Pakistan Pledges to Rein in Spending as Sharif Eyes ElectionBy , , and
Government to issue international debt this fiscal year: Dar
Rupee not overvalued, Dar sees no hike in benchmark rates
Pakistan’s Finance Minister Ishaq Dar pledged that the government wouldn’t go on on a spending binge before next year’s elections as it wants to maintain reforms made under a three-year International Monetary Fund bailout.
“We are not going to be loosening the purse, at least as long as I’m here,” Dar, 66, said in an interview in his office in the capital, Islamabad. “The policy intention of the government is not to lose gains which we have achieved so far.”
Pakistan emerged from the edge of a debt crisis in 2013, staved off when the then newly elected government of Prime Minister Nawaz Sharif submitted to the $6.6 billion IMF loan program, which ended in September. Some analysts have voiced concern that, released from the IMF’s shackles, Pakistan’s spending will surge as the country heads toward the ballot in 2018, which Sharif is widely expected to contest.

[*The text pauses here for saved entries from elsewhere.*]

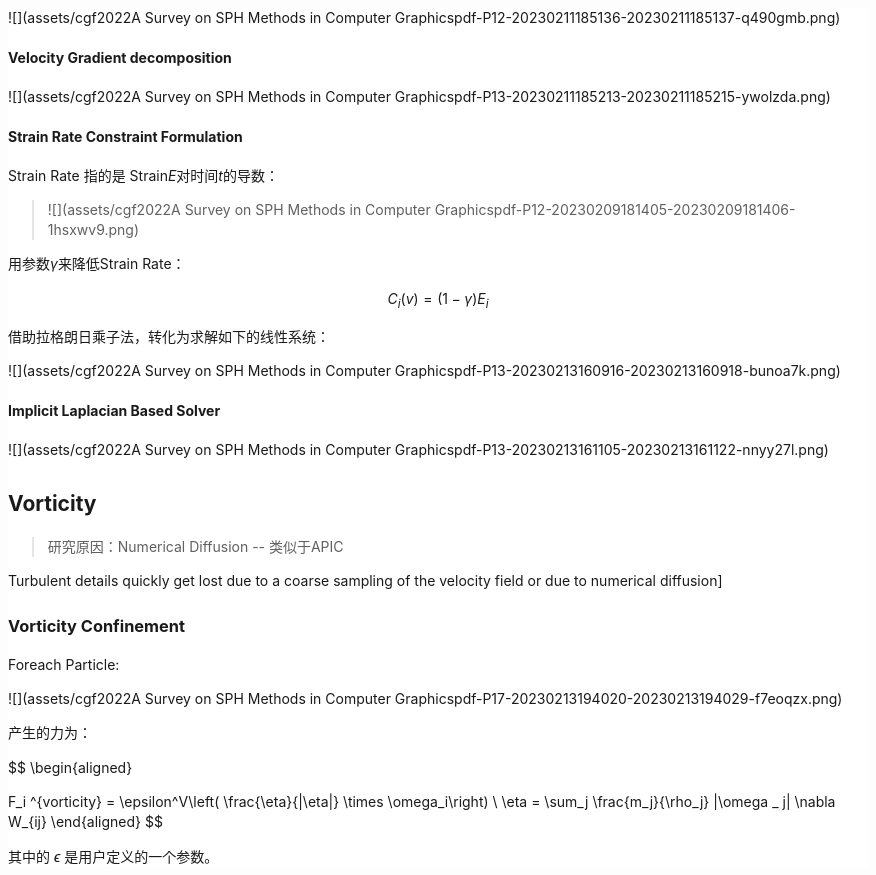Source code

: ​![](assets/cgf2022A Survey on SPH Methods in Computer Graphicspdf-P12-20230211185136-20230211185137-q490gmb.png)​

#### Velocity Gradient decomposition

​![](assets/cgf2022A Survey on SPH Methods in Computer Graphicspdf-P13-20230211185213-20230211185215-ywolzda.png)​

#### Strain Rate Constraint Formulation

Strain Rate 指的是 Strain$E$对时间$t$的导数：

> ​![](assets/cgf2022A Survey on SPH Methods in Computer Graphicspdf-P12-20230209181405-20230209181406-1hsxwv9.png)​

用参数$\gamma$来降低Strain Rate：

$$
C_i(v) = (1 - \gamma) E_i
$$

借助拉格朗日乘子法，转化为求解如下的线性系统：

​![](assets/cgf2022A Survey on SPH Methods in Computer Graphicspdf-P13-20230213160916-20230213160918-bunoa7k.png)​

#### Implicit Laplacian Based Solver

​![](assets/cgf2022A Survey on SPH Methods in Computer Graphicspdf-P13-20230213161105-20230213161122-nnyy27l.png)​

## Vorticity

> 研究原因：Numerical Diffusion -- 类似于APIC

Turbulent details quickly get lost due to a coarse sampling of the velocity field or due to numerical diffusion]
### Vorticity Confinement

Foreach Particle:


​![](assets/cgf2022A Survey on SPH Methods in Computer Graphicspdf-P17-20230213194020-20230213194029-f7eoqzx.png)​

产生的力为：

$$
\begin{aligned}

F_i ^{vorticity} = \epsilon^V\left( \frac{\eta}{\|\eta\|} \times \omega_i\right)
\\
\eta = \sum_j \frac{m_j}{\rho_j} \|\omega _ j\| \nabla W_{ij}
\end{aligned}
$$

其中的 $\epsilon$ 是用户定义的一个参数。
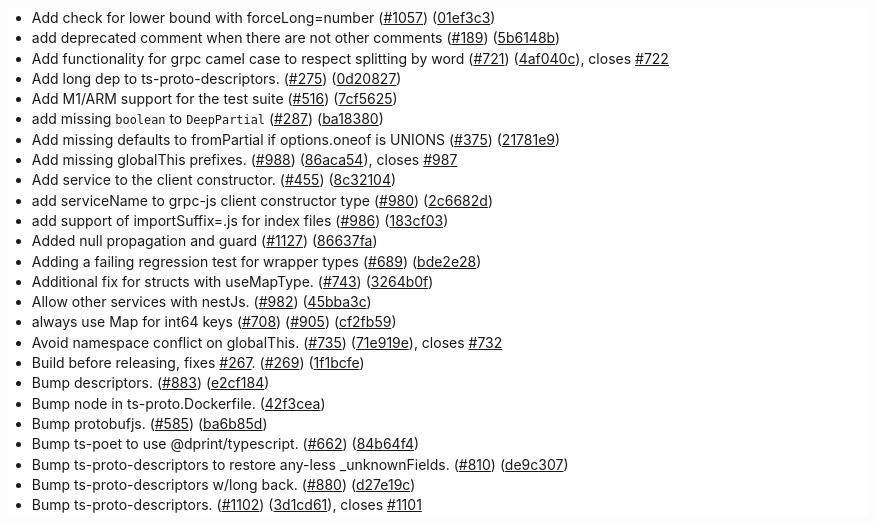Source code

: * Add check for lower bound with forceLong=number ([#1057](https://github.com/nonamich/ts-proto/issues/1057)) ([01ef3c3](https://github.com/nonamich/ts-proto/commit/01ef3c3bb2a6ebb5b15fe8acfdc73f50b19a5a38))
* add deprecated comment when there are not other comments ([#189](https://github.com/nonamich/ts-proto/issues/189)) ([5b6148b](https://github.com/nonamich/ts-proto/commit/5b6148bea45b06fd475493a09f12e625b87d27c3))
* Add functionality for grpc camel case to respect splitting by word ([#721](https://github.com/nonamich/ts-proto/issues/721)) ([4af040c](https://github.com/nonamich/ts-proto/commit/4af040c233792862db85c07d01d1b210a13cae2c)), closes [#722](https://github.com/nonamich/ts-proto/issues/722)
* Add long dep to ts-proto-descriptors. ([#275](https://github.com/nonamich/ts-proto/issues/275)) ([0d20827](https://github.com/nonamich/ts-proto/commit/0d20827dbae5195d30a3094c4ea5e98833909daa))
* Add M1/ARM support for the test suite ([#516](https://github.com/nonamich/ts-proto/issues/516)) ([7cf5625](https://github.com/nonamich/ts-proto/commit/7cf56251726d149eebd015367476f36e4edb48aa))
* add missing `boolean` to `DeepPartial` ([#287](https://github.com/nonamich/ts-proto/issues/287)) ([ba18380](https://github.com/nonamich/ts-proto/commit/ba1838069c6119516ceb1bfa5bc0242724e2b520))
* Add missing defaults to fromPartial if options.oneof is UNIONS ([#375](https://github.com/nonamich/ts-proto/issues/375)) ([21781e9](https://github.com/nonamich/ts-proto/commit/21781e98bb6117b540be8c3f2c38ac3ad5cbbb44))
* Add missing globalThis prefixes. ([#988](https://github.com/nonamich/ts-proto/issues/988)) ([86aca54](https://github.com/nonamich/ts-proto/commit/86aca54afdcda88bc77b77c9c363f422e0f66be7)), closes [#987](https://github.com/nonamich/ts-proto/issues/987)
* Add service to the client constructor. ([#455](https://github.com/nonamich/ts-proto/issues/455)) ([8c32104](https://github.com/nonamich/ts-proto/commit/8c32104a8522cfe2febcf2338d51710021d837ff))
* add serviceName to grpc-js client constructor type ([#980](https://github.com/nonamich/ts-proto/issues/980)) ([2c6682d](https://github.com/nonamich/ts-proto/commit/2c6682df400a5b1e4bcb9c5bc233dbd7a65df987))
* add support of importSuffix=.js for index files ([#986](https://github.com/nonamich/ts-proto/issues/986)) ([183cf03](https://github.com/nonamich/ts-proto/commit/183cf039895184edd365e6cb7bb9751426ac56f4))
* Added null propagation and guard ([#1127](https://github.com/nonamich/ts-proto/issues/1127)) ([86637fa](https://github.com/nonamich/ts-proto/commit/86637fa6c39ddcc09cab3c486c34b7a52adaf694))
* Adding a failing regression test for wrapper types ([#689](https://github.com/nonamich/ts-proto/issues/689)) ([bde2e28](https://github.com/nonamich/ts-proto/commit/bde2e28ad70bf05ebb21effcdb1caad7217c8291))
* Additional fix for structs with useMapType. ([#743](https://github.com/nonamich/ts-proto/issues/743)) ([3264b0f](https://github.com/nonamich/ts-proto/commit/3264b0f4a98f3e00b262ce8af7927b0bc0375160))
* Allow other services with nestJs. ([#982](https://github.com/nonamich/ts-proto/issues/982)) ([45bba3c](https://github.com/nonamich/ts-proto/commit/45bba3ce7ce723682a6ba2e2104d43ab3fd6978c))
* always use Map for int64 keys ([#708](https://github.com/nonamich/ts-proto/issues/708)) ([#905](https://github.com/nonamich/ts-proto/issues/905)) ([cf2fb59](https://github.com/nonamich/ts-proto/commit/cf2fb59de20f8a60ead23294439dacbdbe6dfc14))
* Avoid namespace conflict on globalThis. ([#735](https://github.com/nonamich/ts-proto/issues/735)) ([71e919e](https://github.com/nonamich/ts-proto/commit/71e919e7de4a2482e9389a5cbfd76853a1db73fb)), closes [#732](https://github.com/nonamich/ts-proto/issues/732)
* Build before releasing, fixes [#267](https://github.com/nonamich/ts-proto/issues/267). ([#269](https://github.com/nonamich/ts-proto/issues/269)) ([1f1bcfe](https://github.com/nonamich/ts-proto/commit/1f1bcfeca329e36c41c069b791e803ceb7cb975c))
* Bump descriptors. ([#883](https://github.com/nonamich/ts-proto/issues/883)) ([e2cf184](https://github.com/nonamich/ts-proto/commit/e2cf1848c1c70a8bbe73756e1cf530c5d70f5ce2))
* Bump node in ts-proto.Dockerfile. ([42f3cea](https://github.com/nonamich/ts-proto/commit/42f3ceac5323056b1b845b51919ecddaa32bf258))
* Bump protobufjs. ([#585](https://github.com/nonamich/ts-proto/issues/585)) ([ba6b85d](https://github.com/nonamich/ts-proto/commit/ba6b85d9d5b7ce191dce898c462cf164a6b1e308))
* Bump ts-poet to use @dprint/typescript. ([#662](https://github.com/nonamich/ts-proto/issues/662)) ([84b64f4](https://github.com/nonamich/ts-proto/commit/84b64f4219f96199e8722678354430fbf00cebba))
* Bump ts-proto-descriptors to restore any-less _unknownFields. ([#810](https://github.com/nonamich/ts-proto/issues/810)) ([de9c307](https://github.com/nonamich/ts-proto/commit/de9c3079210caed1d0d3da782a4d0f2e54f52652))
* Bump ts-proto-descriptors w/long back. ([#880](https://github.com/nonamich/ts-proto/issues/880)) ([d27e19c](https://github.com/nonamich/ts-proto/commit/d27e19c84420d46dff0fc1914ce724ec15f86185))
* Bump ts-proto-descriptors. ([#1102](https://github.com/nonamich/ts-proto/issues/1102)) ([3d1cd61](https://github.com/nonamich/ts-proto/commit/3d1cd61ed7bbac4d6dc7353c49d0732aad22a504)), closes [#1101](https://github.com/nonamich/ts-proto/issues/1101)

Pakistan’s public sector development program spending has more than doubled to 1.67 trillion rupees ($15.9 billion) in five years, according to budget documents.
In a document provided to Bloomberg, the Finance Ministry said it would maintain medium term spending on social and “pro-poor sectors” while reducing the fiscal deficit to 3.8 percent of gross domestic product this year, from 4.6 percent the previous year
The government also plans to tap either the international Eurobond or sukuk market toward the end of the fiscal year through June, Dar said. Pakistan issued $1 billion of five-year Islamic-compliant debt in October at 5.5 percent, despite violence on its disputed border with India casting a shadow over the sale.
“Generally we ask for $500 million, but it depends on what we get offers for,” Dar said. “Pakistan has established good ground and now has a great appetite from the foreign investors.”
Amid Pakistan’s economic stabilization and a surge of investment and loans from China valued at around $55 billion, Sharif’s government is seeking a growth rate of 7 percent by 2018, from a current 5.7 percent target for this fiscal year.
Even so, Dar said the size of Pakistan’s economy may be understated by about 20 percent to 25 percent as the base year used by the statistics agency is over a decade old. Dar has asked the Pakistan Bureau of Statistics and World Bank to start work on rebasing the GDP data, which will take nearly a year. He expected it may boost the annual growth rate by about 1 percentage point.
Some doubts have arisen over the sustainability of Pakistan’s economic growth due to a decline in exports last year to their lowest level since 2010. While the government is seeking to end power outages that have hindered industries, the rupee’s strength has also been blamed for its inability to compete within the region.
The rupee has remained stable at an average of 104.7 per dollar in the past year, barely moving out of a range of 1 rupee plus or minus. The IMF said last year the currency was probably overvalued by as much as 20 percent. Dar said the currency wasn’t overvalued or pegged against the dollar.
“The forex market is independent,” he said. “I think it is the confidence of the investors, confidence of the market players and it is the true strength of the currency itself that it is not declining. So I can’t force.”
Dar said inflation shouldn’t go “haywire” and he expected it around 5 percent this fiscal year and possibly the next. While maintaining that the central bank was independent, he said he didn’t expect a rate hike in the near term. The State Bank of Pakistan has kept the target policy rate unchanged at 5.75 percent in the past four meetings, after a surprise 25 basis point cut last May.
“There are no clear indications of CPI going up,” Dar said. “I don’t see any major reason why there should be a major increase in the policy rate this fiscal year.”
Dar declined to comment when asked if the ruling Pakistan Muslim League-Nawaz had contingency plans in case Sharif was disqualified by a corruption ruling due to be announced by the Supreme Court. Dar, a long time ally to the prime minister, is often mentioned as a potential leader in the party outside the Sharif family, which heads the PML-N.
Imran Khan, the former cricket star and opposition leader, brought a case to the Supreme Court in November after leaks last year from a Panama law firm that showed Sharif’s children used offshore companies, allegedly to make property investments in the U.K. The case has distracted the party and if the court finds the assets were illegally created, the Election Commission can declare Sharif ineligible to be a lawmaker and prime minister, potentially triggering a power struggle.
Sharif and his family have repeatedly denied any wrongdoing. Dar said a ruling against the leader was unlikely because Sharif’s own name wasn’t in the Panama companies. According to their legal advice the party is “very confident that a favorable decision is expected,” he said.